======== PASSAGE FOR REVIEW ========
Professor Simon Willcock, who has sat on the boards of both organisations, also pointed to the good work HWA had done in developing databases and around workforce projections and lamented that it would be a shame to see all that work not continue.

… Croakey blogger Jennifer Doggett’s opinion was that it was difficult to assess what effect mergers, abolition of agencies and rationalisation would have on the health sector as insufficient information had been given about what function … of the organisation would continue—

and where again an incredible lack of certainty about what this change means for the work that Health Workforce Australia is doing. She also said:

… there are also risks that some valuable and cost-effective activities being undertaken by these agencies will cease.

Prior to the 2013 election, the Australian Medical Association made comment on a whole range of coalition policies. The AMA is traditionally supportive of conservative policies but it said clearly prior to the 2013 election that it would 'oppose any cuts to the planning and analysis done by Health Workforce Australia'. After the election, in October 2013, Australian Medical Association President, Steve Hambleton, emphasised the value of Health Workforce Australia during a meeting with health minister, Peter Dutton. It is worth noting that the AMA continues to support the work done by and the existence of Health Workforce Australia. As I said earlier, there are some small criticisms occasionally of agency’s recommendations and some questioning of duplication, but they are things that a good government would set about fixing, things that a good government would set about making stronger. A good government would look at the efficiencies that have been gained since this organisation was formed back in 2009 and build on them. A good government would work to improve the efficiency of our training spend in the areas of the health workforce.
======== INFORMATION ========
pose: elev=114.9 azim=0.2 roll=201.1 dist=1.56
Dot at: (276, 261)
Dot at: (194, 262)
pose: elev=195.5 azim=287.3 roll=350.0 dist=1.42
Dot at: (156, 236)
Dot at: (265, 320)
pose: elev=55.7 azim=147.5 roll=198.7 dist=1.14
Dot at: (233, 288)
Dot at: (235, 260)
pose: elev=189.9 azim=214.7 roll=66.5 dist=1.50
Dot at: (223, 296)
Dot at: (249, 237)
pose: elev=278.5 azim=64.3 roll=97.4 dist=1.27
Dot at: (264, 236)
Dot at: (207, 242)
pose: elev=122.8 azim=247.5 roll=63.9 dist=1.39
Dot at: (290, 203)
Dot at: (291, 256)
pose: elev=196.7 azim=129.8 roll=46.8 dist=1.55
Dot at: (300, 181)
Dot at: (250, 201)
========
TASK DETAILS -
Could you carry on the speech about Health Workforce Australia, picking up after its final sentence? The data can be set aside.

TASK RESULT -
In spite of comments from government members that the whole thing has been fixed now and we can abolish this organisation because it did such an extraordinary job in four years that it is no longer necessary, we know that that is not the case. Australia is one of the least self-sufficient nations among comparable OECD countries in terms of meeting our health workforce needs through domestic training efforts. Part of that is because of the decisions the Howard government made to cap training places for doctors and we in government dramatically increased the number of places for both doctors and nurses and the number of clinical places as those people moved through the university to try to address that, yet we remain even now, some 10 years later, a country that is not as self-sufficient as many other comparable nations in the domestic training efforts for our health workforce. Immigrant health workers in OECD countries, in the broader context of highly skilled migration, are incredibly important, as they are in Australia. But we can lift our game in the training of Australians, for these incredibly important jobs in an area that is only going to grow as our population increases.

There is a second issue which we need to address as well, which is the decline in GP proceduralists as a proportion of the total GP work force, particularly in regional, rural and remote areas—from 24 per cent in 2002 to 12 per cent in 2000. That is an extraordinary halving of the proportion of GP proceduralists in regional, rural and remote areas. We also know that there is a growing gap, for example, between the fees that GPs are paid and the fees that specialists are paid, which means that fewer and fewer people remain in the GP area and more and more move into specialist areas. That is an issue which will affect our capacity to serve our population in primary health care and in many ways to keep our population healthy.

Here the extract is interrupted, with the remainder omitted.